# Why do maglev trains use attraction vs repulsion

1. Apr 25, 2017

### Paul Aitken

I'm trying to find out why EMS maglev trains use magnetic attraction instead of repulsion. Given that the attractive force diminishes with distance it seems the forces would have to match exactly or else one of the two forces would win out and the train would come to a grinding halt.

But with like polarity between the track and train, any variation in the distance between the two would be self-correcting. As the train got closer to the track, magnetic repulsion would increase.

What am I missing? Excuse my ignorance if the answer is obvious. I'm a curious layman.

2. Apr 25, 2017

### davenn

they don't, at least not to levitate the train
to move the train they use both

then ask specific questions relating to anything you read that you don't understand
in that case , supply links to what you were reading and the part you were unsure about

regards
Dave

3. Apr 25, 2017

### Paul Aitken

Thanks Dave. Here's what I'm basing this on.

http://emt18.blogspot.ca/2008/10/maglev-suspension-systems.html

And specifically the following excerpt:

The electromagnetic suspension EMS uses attractive force system to levitate. The train’s levitation magnet will be attracted to the conductors on the underside of the guideway. The attractive force between them will overcome the gravitational force. This will in turn levitates the train on the track.

My question is: Why attraction as opposed to repulsion?

4. Apr 25, 2017

### Staff: Mentor

In EMS it sounds like they are using electromagnets mounted on the carriage's underside to interact with the magnetic field surrounding the high-current-carrying 3rd and 4th rails (so to speak). The current in these copper bus bars will include the current used by the propulsion motors, so it will be a very high current.

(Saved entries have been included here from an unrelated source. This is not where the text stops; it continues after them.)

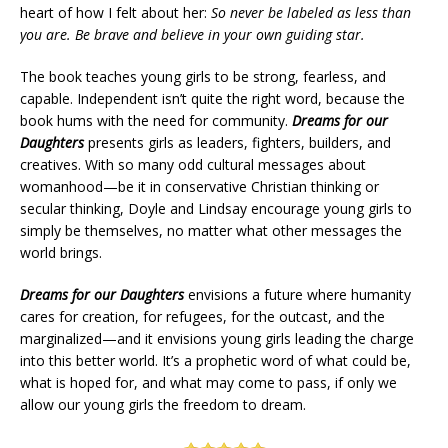
heart of how I felt about her:
So never be labeled as less than
you are. Be brave and believe in your own guiding star.
The book teaches young girls to be strong, fearless, and
capable. Independent isn’t quite the right word, because the
book hums with the need for community.
Dreams for our
Daughters
presents girls as leaders, fighters, builders, and
creatives. With so many odd cultural messages about
womanhood—be it in conservative Christian thinking or
secular thinking, Doyle and Lindsay encourage young girls to
simply be themselves, no matter what other messages the
world brings.
Dreams for our Daughters
envisions a future where humanity
cares for creation, for refugees, for the outcast, and the
marginalized—and it envisions young girls leading the charge
into this better world. It’s a prophetic word of what could be,
what is hoped for, and what may come to pass, if only we
allow our young girls the freedom to dream.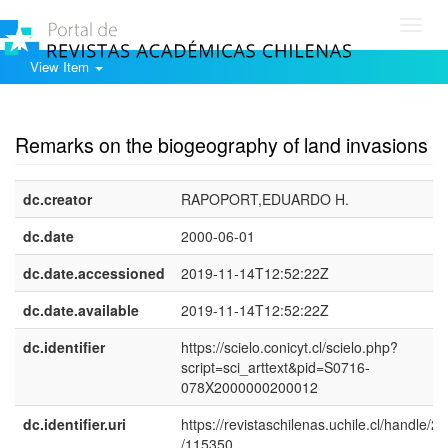
Toggl
navig
View Item
Show simple item record
Remarks on the biogeography of land invasions
dc.creator
RAPOPORT,EDUARDO H.
dc.date
2000-06-01
dc.date.accessioned
2019-11-14T12:52:22Z
dc.date.available
2019-11-14T12:52:22Z
dc.identifier
https://scielo.conicyt.cl/scielo.php?
script=sci_arttext&pid=S0716-
078X2000000200012
dc.identifier.uri
https://revistaschilenas.uchile.cl/handle/2
/115350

In EDS, it sounds like they are relying on induced eddy currents to form the opposing magnetic field, and eddy currents are small at low relative velocities, but increase as speed picks up.

5. Apr 26, 2017

### Paul Aitken

It's EMS that concerns me. And for the purposes of this discussion I'm excluding the forward propulsion provided by linear induction. I'm trying to determine whether it's possible to levitate a train using only the repulsive force of like polarity. In other words could a train with permanent magnets on the bottom and sides, levitate in track hemmed in by corresponding electromagnets of like polarity. It seems like it should be possible but all existing EMS trains use attraction as described in the above post. I'm writing a television story about a character who builds such a train and I'm trying to determine what would happen.

6. Apr 26, 2017

### Nidum

It's an underslung system . The levitation magnets are below the guide rail and with poles facing upwards .

7. Apr 26, 2017

### Nidum

Technically excellent but expensive compared to other systems .

8. Apr 26, 2017

### Paul Aitken

According to wikipedia:

Magnetic attraction varies inversely with the cube of distance, so minor changes in distance between the magnets and the rail produce greatly varying forces. These changes in force are dynamically unstable – a slight divergence from the optimum position tends to grow, requiring sophisticated feedback systems to maintain a constant distance from the track.

So why not use magnetic repulsion instead where the distance between track and train is self-reinforcing?

9. Apr 26, 2017

### Nidum

The guide rail construction is much simpler for attraction type systems and there is minimal magnetic field leakage into the passenger compartment .

System tends to be costly overall because of the complicated construction of the underworks of vehicles and because of the need for very sophisticated designs of levitation magnets .

Both attraction and repulsion systems are dynamically unstable and complex control systems are required to enable trains using them to run safely and smoothly .

These control systems have features in common with the systems used in unstable aircraft designs where the instability is turned to advantage so as to get very fast control responses .

10. Apr 26, 2017

### Paul Aitken

Thank you for answering my question Nidum. I understand that both forces are dynamically unstable, Earshaw's theorum and all that. I'm not looking for modern world applications so magnetic leakage isn't a concern. I'm writing a television story set in the early 20th century where a Elon Musk type character conceives of a maglev train using magnetic repulsion on both sides and the bottom of the guide track. Ignoring for the moment whether the magnetic field leakage would affect the linear induction system of propulsion, what would happen? I'm trying to avoid building my own scaled down test model.

11. Apr 28, 2017

### PhysicoRaj

Repulsion seems to work as well. But I don't think that could eliminate the need for feedback control. The gap between the rails and undercarriage still has to be controlled and cannot be left at the mercy of inertia and weight of the train. That's what I think.